Keen Ice stuns American Pharoah to win Travers Stakes
Article via USA TODAY, Photo by Hans Pennink
American Pharoah, the first Triple Crown winner in 37 years, was overtaken by Keen Ice and lost in the $1.6 million Travers Stakes, racing's Mid-summer Derby, at sold-out Saratoga Race Course on Saturday.
Keen Ice, trained by Dale Romans and ridden by Javier Castellano, roared past Pharoah down the stretch and stunned the tiring Triple Crown winner to win by three quarters of a length.
It was only the second career win for Keen Ice, who was second to American Pharoah in the Haskell Invitational four weeks ago. Castellano has won the Travers a record five times.
American Pharoah had won eight consecutive races coming into the Travers. The 1-5 favorite to win his ninth in a row finished second and Frosted was third. The attendance was capped at 50,000.
With the upset, the Travers solidified its reputation as the graveyard of favorites. Only one of the four Triple Crown winners that ran there after , Whirlaway in 1941, has won the race.
"I feel bad for the horse, getting beat like that," Pharoah's trainer, Bob Baffert, said. "Just listening to (jockey) Victor's (Espinoza) commentary, you can just tell he wasn't on his A-game today.
"He tried hard, he looked like he was done way early and he kept fighting on. The winner ran a great race. Pharoah, he dug in today...he didn't bring his A-game."

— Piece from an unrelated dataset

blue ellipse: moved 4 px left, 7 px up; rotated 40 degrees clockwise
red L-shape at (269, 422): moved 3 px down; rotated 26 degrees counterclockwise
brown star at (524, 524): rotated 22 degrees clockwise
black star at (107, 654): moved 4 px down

Coming into the race, there had been concerns about the travel American Pharoah has been subjected to since the start of his current eight-race winning streak. While winning all those races American Pharoah has flown more than 18,000 miles.
"That's a lot of mileage, and he's had tough races," Baffert said. "He went to Arkansas twice. And then he went to Kentucky, Maryland, back to Kentucky, New York, back to Kentucky, back to California. ... Jersey, back to California back ... I mean ... You don't see a horse do that. You have to be really special to do that."
Asked if American Pharoah came into the race 100%, Baffert said, "You never know how the horse is feeling until you run him. He traveled and he shipped well, but I could tell by Victor's body language that he was done at the half mile pole and he kept trying. That's the only reason he ran second, it's because he's such a great horse but the winner ran a really great race."